Back on topic: Another problem I’m having with gearing up to sell prints is figuring out a starting a bid and a Buy-it-Now price. I’ve discovered that a lot of people trying to sell prints on e-Bay don’t know the difference between a poster quality print and a signed and numbered or artists proof prints. From what I’m seeing in the unsold section is that buyers do know the difference and that’s a good sign for me. I have never done Buy-it-Now sales on e-Bay until this month and I’ve been selling off and on e-Bay since 2000. I can’t believe I’ve never tried it before. Within an hour of listings fifteen things I had four things sell at my pie-in-sky price while their rock-bottom starting bids were passed over. One of those early sales was a folding wash basin, field gear from WWI. We have a leather donkey footstool (also turn-of-the-century) and that basin was what the donkey "drank" from. I love that old guy and will hate to see him go.

I have had great success selling a few big items on Facebook Market Place this past weekend. Levi’s antique fire hydrant that was in my dog pen and a large, four-sided glass showcase that was in our library and held the small collectibles I've been selling off. Both sold within 24 hours of me listing them. The fire hydrant, however drove me crazy or rather the people who contacted me about it did. Within an hour I had 32 people messaging me with offers. The first guy who set up an appointment to pick it up bellied out on me at the last minute because his wife “wouldn’t let him buy it.” In the meantime seven or eight guys kept checking back with me to see if the first guy who had the appointment took it. And way too many of the people who sent messages need to brush up on their communication skills. It’s like the old joke about the proper use of capital letters i.e. there’s a difference in meaning between “Help your Uncle Jack off his horse” and “help your uncle jack off his horse.” People would send messages like ‘20’ and that’s all. Took me a long time to figure out that meant, “Will you take $20?” Uh, No! It’s listed at $50 or BEST offer. The couple who ended up with it bought it for their dog to use instead of their their shrubs. They were super friendly and easy to talk with as they dug it out of the ground.

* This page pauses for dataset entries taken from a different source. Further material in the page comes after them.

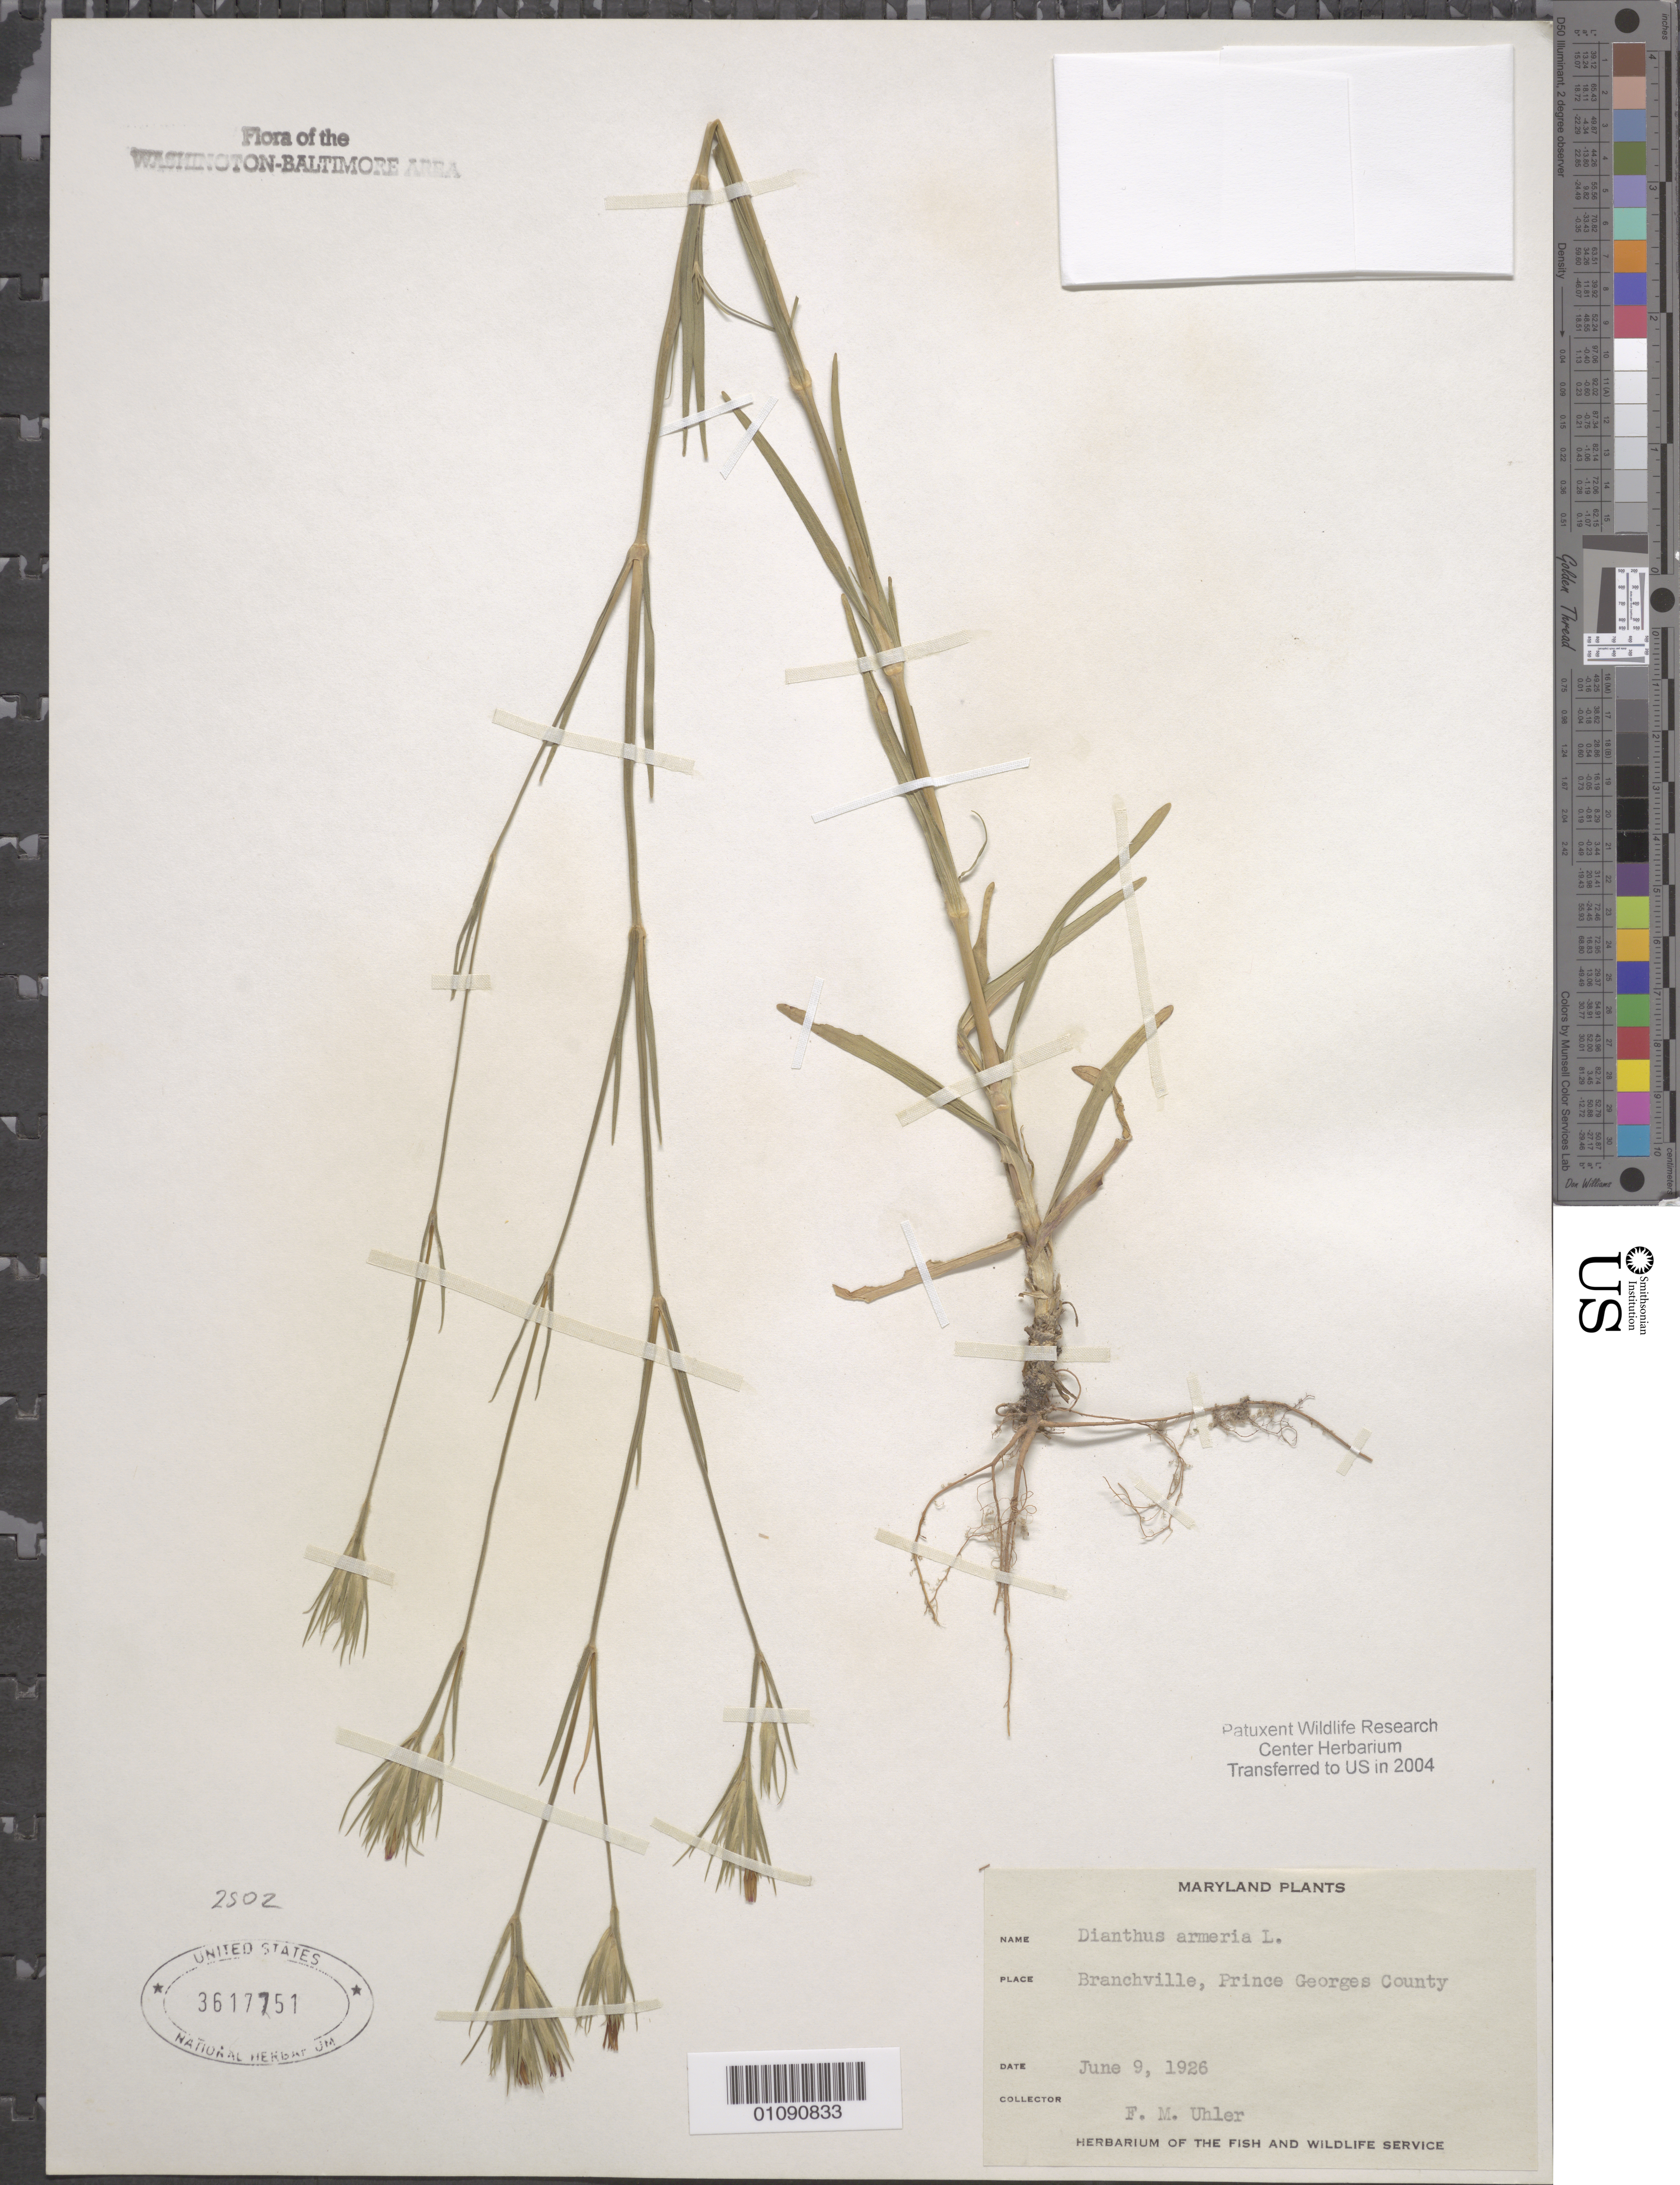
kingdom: Plantae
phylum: Tracheophyta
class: Magnoliopsida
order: Caryophyllales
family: Caryophyllaceae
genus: Dianthus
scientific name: Dianthus armeria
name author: L.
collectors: F. M. Uhler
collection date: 1926-06-09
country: United States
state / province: Maryland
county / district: Prince George's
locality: Branchville.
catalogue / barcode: US 3617751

Two antique fire equipment collectors offered $80 and $95 but they came late to the party. I think Levi would be happy that his fire hydrant is going to another canine. ©

A lady who collects tigers had been looking for a larger showcase than the one she's outgrown. She was thrilled with this one. While her crew was here to load it in a truck one of the guys bought the two animal skulls that I had de-cowboyed out of my living room last week. He got a good deal and I was happy I didn't have to list them on e-Bay. It felt good to be wheeling and dealing again.

This is hydrant that I just sold. It was made in Tennessee in the '50s and was used in Colorado where my husband bought it and 2 others. We rode all the way home with those hydrants on the floor of our motor home. One we sold right away for what we paid for all three. A smaller hydrant, early 1900s, was on display in our garage for years. It sold at the auction house last summer for over $200. I hated to see that one go. It had a lot of brass on it and was a real cutie. I don't know if it's true in other places but old fire station equipment has always been quick sales for us.